Traits
As I mentioned last time, there are really only two features that truly distinguish Rust as a programming language: the borrow checker, and traits. Every other part of the language you should be able to map onto a feature you already know in either OCaml or C. Including: primitive types (integers, booleans, strings), lexically scoped variables, mutation, functions, nested functions, product types, sum types, match expressions, polymorphic types, and namespaces. Rust has a number of smaller features like syntatic sugar for iterators, but the list provided comprises Rust’s core feature set. We talked last time about the borrow checker, and how it allows us to do compile-time memory management by careful restrictions on aliasing and mutation through ownership/borrowing. Today, we’re going to focus on a different issue: partial parametric polymorphism.
Partial parametric polymorphism
Recall from last time that both OCaml and Rust support what’s called parametric polymorphism, where functions and types can be parameterized by an arbitrary input type.
let reverse_pair (x, y) = (y, x)
(* reverse_pair : 'a * 'b -> 'b * 'a *)
type 'a list = Nil | Cons of 'a * 'a list
fn reverse_pair<A, B>((x, y): (A, B)) -> (B, A) {
(y, x)
}
enum List<T> { Nil, Cons(T, Box<List<T>>) }
However, a common issue with parametric polymorphism is that you would like to write generic functions assuming certain capabilities of a type. For example, if you want to write a list to string method, then you need to assume some way of turning list elements into strings. In OCaml, this is done with higher-order functions:
let rec to_string (f : 'a -> string) (l : 'a list) : string =
match l with Nil -> "" | Cons(x, l') -> (f x) ^ (to_string f l')
More broadly, OCaml uses a programming style where the programmer is expected to explicitly link types with functions.

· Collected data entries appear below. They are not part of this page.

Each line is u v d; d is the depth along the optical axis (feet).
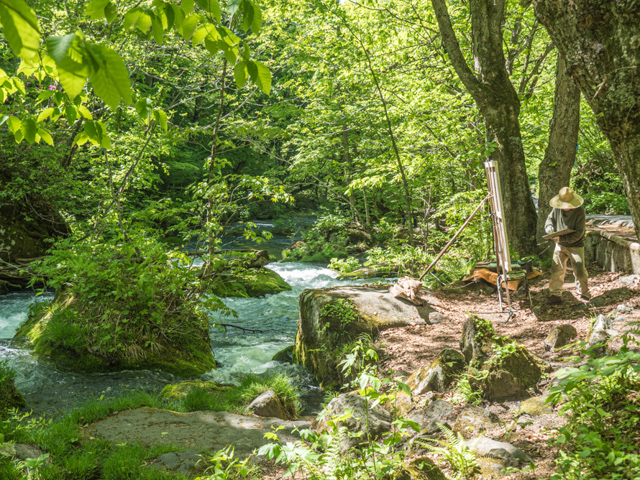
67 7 36.96
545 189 34.12
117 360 23.27
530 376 15.06
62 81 4.45
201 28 6.36
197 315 28.22
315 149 64.80
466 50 38.60
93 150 38.27
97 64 4.44
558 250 23.38
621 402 10.49
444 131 34.73
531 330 20.57
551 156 33.96
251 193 27.20
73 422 15.58
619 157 8.36
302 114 45.47
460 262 34.78
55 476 11.82
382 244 64.08
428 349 20.25
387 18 39.73
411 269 34.91
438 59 40.65
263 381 20.98
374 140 54.08
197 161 87.35
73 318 25.03
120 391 20.56
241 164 94.27
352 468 9.66
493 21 31.37
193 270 26.30
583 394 10.74
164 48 38.42
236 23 14.98
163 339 25.50
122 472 12.20
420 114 36.47
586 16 7.92
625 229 33.68
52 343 23.95
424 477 9.78
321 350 22.74
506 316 22.95
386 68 40.40
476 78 32.24
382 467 9.29
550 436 11.39
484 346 16.06
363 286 27.27
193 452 13.37
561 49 8.59
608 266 29.89
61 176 40.27
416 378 16.43
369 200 74.84
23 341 25.55
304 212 115.14
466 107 37.65
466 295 27.22
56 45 4.17
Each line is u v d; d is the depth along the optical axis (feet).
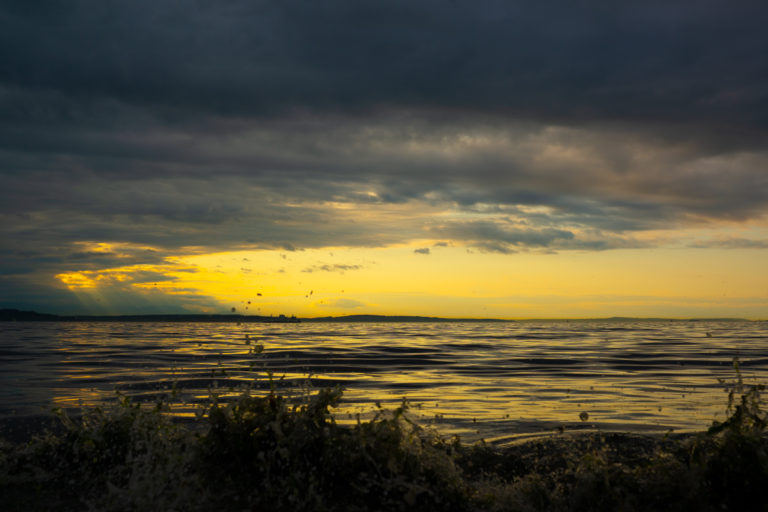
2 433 17.25
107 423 12.30
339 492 10.00
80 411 22.36
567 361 59.62
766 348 85.51
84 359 57.67
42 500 9.62
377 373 44.96
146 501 9.17
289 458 10.59
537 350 81.35
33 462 11.50
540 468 12.98
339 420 20.54
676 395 31.17
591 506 10.00
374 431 11.05
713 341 112.98
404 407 11.74
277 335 142.10
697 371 47.73
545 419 22.48
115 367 47.06
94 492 10.03
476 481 11.78
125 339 115.44
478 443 16.25
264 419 11.45
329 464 10.43
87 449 11.25
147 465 10.34
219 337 128.67
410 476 10.29
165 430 12.12
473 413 24.08
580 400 29.07
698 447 10.73
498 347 89.71
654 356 67.31
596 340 119.85
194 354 66.28
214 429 11.45
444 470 10.62
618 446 14.69
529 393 32.50
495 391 33.53
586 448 14.56
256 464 10.71
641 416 23.36
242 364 51.29
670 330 228.84
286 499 9.59
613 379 41.16
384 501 9.75
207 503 9.40
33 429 18.01
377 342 103.76
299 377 39.27
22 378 38.14
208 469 10.82
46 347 83.25
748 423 10.53
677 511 9.45
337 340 111.45
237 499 9.58
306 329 234.17
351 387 34.76
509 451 14.96
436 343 101.40
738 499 9.38
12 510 9.14
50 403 25.73
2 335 142.92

For example, as you saw in the modules lecture, a list library would look like:
module type List = sig
type 'a list = Nil | Cons of 'a * 'a list
val len : 'a list -> int
val to_string : ('a -> string) -> 'a list -> string
end
module ListTest(L : List) = struct
let l : int L.list = L.Cons(2, L.Nil) in
Printf.printf "%s" (L.to_string int_to_string l)
end
Note how invoking code related to lists requires explicitly naming the List module. By contrast, Rust uses a style more similar in some respects to object-oriented programming languages, where functions are associated with types, and are called using the value.method()
notation.
// T is the most canonical type variable in Rust, not A
enum List<T> { Nil, Cons(T, Box<List<T>>) }
impl<T> List<T> {
fn len(&self) -> i32 {
match self {
List::Nil => 0,
List::Cons(_, l) => 1 + l.len()
}
}
}
fn main() {
let l: List<i32> = List::Cons(3, Box::new(List::Nil));
assert_eq!(l.len(), 1);
}
Here, the impl
block means “associate this list of functions with the given type”. Functions in an impl block (almost) always have self
as the first parameter, which refers to the thing on the left side of the period. Above, calling l.len()
invokes the len
function with self = l
.
Stepping back for a second, you probably have a lot of preconceptions about the dot operator from object oriented languages (Java, Python, …). For example, you might think that a class instance is like a struct, where accessing a method is like reading a field from a struct. I want you to toss those ideas in the garbage and think about it this way: the dot operator defines type-directed name resolution. When I say l.len()
, then len
is a function that exists somewhere, and we resolve which function it is based on the type of l
. Because l
is a List<T>
, then we know we can apply the len
function from the impl<T> List<T>
block.
Keep this in mind as we return to the question: how do we implement the list to string operation? As the title of the lecture implies, we’re going to use traits. At their core, traits are interfaces, just like you may have seen in Java. We can implement traits for types, and write functions generic over traits.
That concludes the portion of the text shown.